PASSAGE FOR REVIEW –
Content starts
Things to learn from this thread.

Let Men run you over.
Never stand in a space A Man wants.
Never speak to A Man who nearly ran you over.

Edited

It's not one thing or the other though. You are ignoring the sensible middle ground which many posters are advocating.
You can still stand up for yourself without being aggressive and confrontational.

Im not shy to stand up for myself but I never get mouthy insulting or aggressive. It's pointless and doesn't work. I stick to the facts and I repeat myself if needed.

Vivi0 · 09/02/2024 19:43

allaloneandlost · 09/02/2024 19:14

MN is so confusing. Women who are worried about other peoples feelings who are rude or aggressive to them are constantly being told not to be people pleasers, doormats, stand up for themselves, use their words and drop the rope.

Yet when somebody does, they're accused of being aggressive, argumentative and out of control. Okay for a man to push two women though, eh? Women - know your place.

What part of this actually applies to the OP’s situation? The man wasn’t rude or aggressive to her. He wasn’t treating her like a doormat. He wasn’t expecting her to be a people pleaser.

He went off and parked elsewhere once he realised the situation.

The OP is being accused of being aggressive and argumentative because she was being aggressive and argumentative. Aggressive and argumentative behaviour isn’t suddenly okay because it’s a female that’s doing it.

Kittylala · 09/02/2024 19:43

You don't sound like a very nice person to be honest.

Gwenhwyfar · 09/02/2024 19:44

You haven't been arrested yet so you're not doing too badly.
You were definitely right to challenge the person who left dog poo. I can't really judge the parking situation.
Content ends
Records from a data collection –
Content starts
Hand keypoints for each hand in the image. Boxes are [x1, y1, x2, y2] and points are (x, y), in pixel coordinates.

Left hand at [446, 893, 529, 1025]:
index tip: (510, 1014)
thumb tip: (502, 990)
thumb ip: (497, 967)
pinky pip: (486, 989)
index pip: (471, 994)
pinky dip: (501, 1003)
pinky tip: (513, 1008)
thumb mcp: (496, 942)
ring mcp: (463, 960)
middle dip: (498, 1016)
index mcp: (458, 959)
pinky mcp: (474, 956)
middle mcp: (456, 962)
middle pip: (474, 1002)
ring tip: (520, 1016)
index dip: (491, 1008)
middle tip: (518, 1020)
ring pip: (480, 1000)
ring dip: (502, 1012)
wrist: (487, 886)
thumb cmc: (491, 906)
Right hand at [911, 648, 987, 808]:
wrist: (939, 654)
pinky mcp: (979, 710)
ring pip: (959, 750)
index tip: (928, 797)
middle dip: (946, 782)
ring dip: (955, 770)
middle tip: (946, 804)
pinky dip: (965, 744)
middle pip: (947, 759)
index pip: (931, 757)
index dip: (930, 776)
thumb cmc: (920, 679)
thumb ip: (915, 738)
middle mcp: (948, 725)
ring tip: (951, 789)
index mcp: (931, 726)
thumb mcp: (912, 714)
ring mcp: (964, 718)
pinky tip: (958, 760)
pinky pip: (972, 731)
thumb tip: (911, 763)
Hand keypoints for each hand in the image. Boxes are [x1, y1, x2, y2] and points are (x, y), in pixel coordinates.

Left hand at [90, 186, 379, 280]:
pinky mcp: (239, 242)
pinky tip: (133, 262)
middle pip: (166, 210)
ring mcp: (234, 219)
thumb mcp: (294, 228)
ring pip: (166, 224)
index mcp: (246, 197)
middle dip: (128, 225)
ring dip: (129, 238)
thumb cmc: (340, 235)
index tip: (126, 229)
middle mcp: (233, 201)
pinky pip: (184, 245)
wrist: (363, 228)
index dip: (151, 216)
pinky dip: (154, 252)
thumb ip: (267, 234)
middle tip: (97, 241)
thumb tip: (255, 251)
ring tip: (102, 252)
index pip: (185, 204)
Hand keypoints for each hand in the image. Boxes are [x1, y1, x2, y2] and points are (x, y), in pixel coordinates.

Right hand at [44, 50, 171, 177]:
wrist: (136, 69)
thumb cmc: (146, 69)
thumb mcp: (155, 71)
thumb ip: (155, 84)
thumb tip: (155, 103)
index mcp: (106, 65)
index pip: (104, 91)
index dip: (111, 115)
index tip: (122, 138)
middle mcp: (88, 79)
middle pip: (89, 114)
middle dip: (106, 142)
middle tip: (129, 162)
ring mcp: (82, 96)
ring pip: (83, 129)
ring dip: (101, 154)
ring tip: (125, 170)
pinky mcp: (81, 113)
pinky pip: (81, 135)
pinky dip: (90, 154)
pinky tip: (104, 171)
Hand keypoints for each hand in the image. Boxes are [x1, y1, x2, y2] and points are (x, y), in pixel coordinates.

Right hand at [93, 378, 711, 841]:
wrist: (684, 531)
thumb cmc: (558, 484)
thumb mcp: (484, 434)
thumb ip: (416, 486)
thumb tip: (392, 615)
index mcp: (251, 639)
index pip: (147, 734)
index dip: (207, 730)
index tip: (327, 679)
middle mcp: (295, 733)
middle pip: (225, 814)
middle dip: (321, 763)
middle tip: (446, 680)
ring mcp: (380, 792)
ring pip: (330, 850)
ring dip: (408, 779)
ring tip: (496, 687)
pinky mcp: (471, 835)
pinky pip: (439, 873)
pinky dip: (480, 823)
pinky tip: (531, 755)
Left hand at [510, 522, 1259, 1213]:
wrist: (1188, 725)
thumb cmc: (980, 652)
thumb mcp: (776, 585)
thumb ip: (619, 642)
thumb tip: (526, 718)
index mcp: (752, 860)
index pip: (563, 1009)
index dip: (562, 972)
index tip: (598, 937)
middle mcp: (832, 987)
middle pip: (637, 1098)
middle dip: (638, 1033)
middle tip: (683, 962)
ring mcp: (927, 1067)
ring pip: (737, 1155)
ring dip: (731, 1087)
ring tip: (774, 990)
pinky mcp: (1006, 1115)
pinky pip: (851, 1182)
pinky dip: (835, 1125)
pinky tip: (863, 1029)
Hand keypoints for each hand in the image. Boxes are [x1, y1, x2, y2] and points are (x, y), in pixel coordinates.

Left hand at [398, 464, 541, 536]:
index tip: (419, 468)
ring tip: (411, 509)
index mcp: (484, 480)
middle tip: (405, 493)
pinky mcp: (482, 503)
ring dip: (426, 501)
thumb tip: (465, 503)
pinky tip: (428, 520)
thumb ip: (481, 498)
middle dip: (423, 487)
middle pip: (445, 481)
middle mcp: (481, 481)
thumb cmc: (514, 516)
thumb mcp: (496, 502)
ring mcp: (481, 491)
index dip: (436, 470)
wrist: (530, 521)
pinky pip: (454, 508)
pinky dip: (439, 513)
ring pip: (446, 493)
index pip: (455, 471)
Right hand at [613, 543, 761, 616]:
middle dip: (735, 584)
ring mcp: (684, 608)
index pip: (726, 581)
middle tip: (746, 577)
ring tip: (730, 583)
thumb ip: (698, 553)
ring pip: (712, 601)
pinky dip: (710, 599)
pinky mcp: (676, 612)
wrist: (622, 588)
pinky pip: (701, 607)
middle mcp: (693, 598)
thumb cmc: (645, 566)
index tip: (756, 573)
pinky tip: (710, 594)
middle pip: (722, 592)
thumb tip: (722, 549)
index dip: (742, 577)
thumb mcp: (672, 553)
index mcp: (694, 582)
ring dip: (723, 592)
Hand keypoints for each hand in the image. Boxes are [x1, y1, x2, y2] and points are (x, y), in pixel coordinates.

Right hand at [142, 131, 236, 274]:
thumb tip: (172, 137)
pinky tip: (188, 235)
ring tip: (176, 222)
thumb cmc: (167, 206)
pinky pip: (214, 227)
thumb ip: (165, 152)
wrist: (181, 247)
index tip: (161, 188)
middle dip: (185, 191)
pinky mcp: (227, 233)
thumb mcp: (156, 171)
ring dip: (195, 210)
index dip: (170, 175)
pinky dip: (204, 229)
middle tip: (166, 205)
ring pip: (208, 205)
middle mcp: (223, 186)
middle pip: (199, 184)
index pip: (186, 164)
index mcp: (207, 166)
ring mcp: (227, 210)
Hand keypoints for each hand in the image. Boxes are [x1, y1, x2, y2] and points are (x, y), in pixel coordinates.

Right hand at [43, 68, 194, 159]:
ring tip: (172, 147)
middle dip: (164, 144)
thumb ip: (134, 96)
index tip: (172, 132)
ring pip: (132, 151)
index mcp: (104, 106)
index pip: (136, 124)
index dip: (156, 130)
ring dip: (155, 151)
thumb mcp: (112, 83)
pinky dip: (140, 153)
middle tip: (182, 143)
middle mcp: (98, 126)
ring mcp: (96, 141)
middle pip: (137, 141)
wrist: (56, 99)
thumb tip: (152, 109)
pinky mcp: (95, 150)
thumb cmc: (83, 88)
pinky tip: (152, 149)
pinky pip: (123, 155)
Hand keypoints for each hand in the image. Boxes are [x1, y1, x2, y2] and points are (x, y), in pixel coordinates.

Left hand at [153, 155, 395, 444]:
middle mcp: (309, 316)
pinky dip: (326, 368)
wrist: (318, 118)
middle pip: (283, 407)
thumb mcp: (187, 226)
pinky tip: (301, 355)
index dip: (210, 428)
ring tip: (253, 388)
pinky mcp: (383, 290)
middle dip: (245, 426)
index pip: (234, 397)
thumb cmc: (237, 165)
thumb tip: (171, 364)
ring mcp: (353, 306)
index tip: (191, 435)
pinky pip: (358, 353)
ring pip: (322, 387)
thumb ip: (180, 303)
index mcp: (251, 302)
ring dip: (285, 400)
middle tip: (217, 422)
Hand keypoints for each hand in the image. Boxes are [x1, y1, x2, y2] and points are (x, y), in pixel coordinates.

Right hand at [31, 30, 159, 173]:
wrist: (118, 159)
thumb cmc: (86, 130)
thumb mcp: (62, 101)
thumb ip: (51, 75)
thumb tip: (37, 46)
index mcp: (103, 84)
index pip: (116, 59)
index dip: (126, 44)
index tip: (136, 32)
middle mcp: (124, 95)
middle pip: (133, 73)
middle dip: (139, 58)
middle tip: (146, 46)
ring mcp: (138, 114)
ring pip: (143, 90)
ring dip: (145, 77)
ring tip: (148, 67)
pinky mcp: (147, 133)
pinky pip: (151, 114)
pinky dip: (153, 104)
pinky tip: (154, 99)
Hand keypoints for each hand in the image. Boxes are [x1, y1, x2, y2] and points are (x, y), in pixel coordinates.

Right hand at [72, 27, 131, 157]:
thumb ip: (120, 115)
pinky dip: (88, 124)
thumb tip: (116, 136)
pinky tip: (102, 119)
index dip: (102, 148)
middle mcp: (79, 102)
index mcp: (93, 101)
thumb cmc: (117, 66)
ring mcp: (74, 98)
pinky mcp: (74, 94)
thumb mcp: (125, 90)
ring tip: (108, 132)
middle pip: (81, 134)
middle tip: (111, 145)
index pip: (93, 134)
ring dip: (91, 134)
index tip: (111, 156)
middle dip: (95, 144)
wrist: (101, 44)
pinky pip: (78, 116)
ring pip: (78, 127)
Content ends
Reproduce the parking-dispute forum thread above word for word, between "Things to learn" and "posters are advocating.", inclusive.

Things to learn from this thread.

Let Men run you over.
Never stand in a space A Man wants.
Never speak to A Man who nearly ran you over.

Edited

It's not one thing or the other though. You are ignoring the sensible middle ground which many posters are advocating.